We've also expanded our support for the Micropub API to include syndicate-to fields. This is well-covered in the spec. The Mac app is open source and uses the same public API.
2023-02-23


It's really cool what @lex has been doing with his Daily Lex podcast. I hoped we'd see this kind of thing when we built podcast hosting in Micro.blog. Recording even a short show nearly every day is hard... I've tried and want to get back into it.
2023-02-24


From Platformer, this rings true especially for the Twitter API free vs. paid changes that never materialized:

Musk seems to announce a new thing coming “next week” all the time, and often those deadlines pass and whatever feature was allegedly coming is never heard of again.
2023-02-24


I've documented how Micro.blog works with the Micropub API's syndicate-to parameter now that there's more control over cross-posting. Always feels good to revisit an IndieWeb API.
2023-02-24


Spending a little time this morning improving performance to combat "hackers" making a bunch of requests to our servers, as they attempt to exploit holes that don't exist. A large percentage of our total hosted blog traffic is just 404s. Waste of internet bandwidth. 🙁
2023-02-24


Actually made a to-do list to coordinate shipping a new feature on all platforms at once: web, macOS, iOS, Android. Takes a lot of juggling even for minor code changes.

───

**EXERCISE DESCRIPTION**
Quote the blog posts word for word, from "It's really cool" up to and including "heard of again.". The data plays no part in this.

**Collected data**
───

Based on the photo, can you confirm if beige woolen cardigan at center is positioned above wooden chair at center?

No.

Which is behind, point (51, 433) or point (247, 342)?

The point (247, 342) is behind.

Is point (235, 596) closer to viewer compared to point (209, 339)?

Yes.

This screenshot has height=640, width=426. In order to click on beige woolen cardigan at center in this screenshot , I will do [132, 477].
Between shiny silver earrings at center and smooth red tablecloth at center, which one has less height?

───

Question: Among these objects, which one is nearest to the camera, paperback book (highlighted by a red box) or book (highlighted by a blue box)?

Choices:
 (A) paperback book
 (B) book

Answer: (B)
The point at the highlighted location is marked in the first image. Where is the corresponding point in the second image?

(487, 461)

───

**RESPONSE AREA**
It's really cool what @lex has been doing with his Daily Lex podcast. I hoped we'd see this kind of thing when we built podcast hosting in Micro.blog. Recording even a short show nearly every day is hard... I've tried and want to get back into it.
2023-02-24


From Platformer, this rings true especially for the Twitter API free vs. paid changes that never materialized:

Musk seems to announce a new thing coming “next week” all the time, and often those deadlines pass and whatever feature was allegedly coming is never heard of again.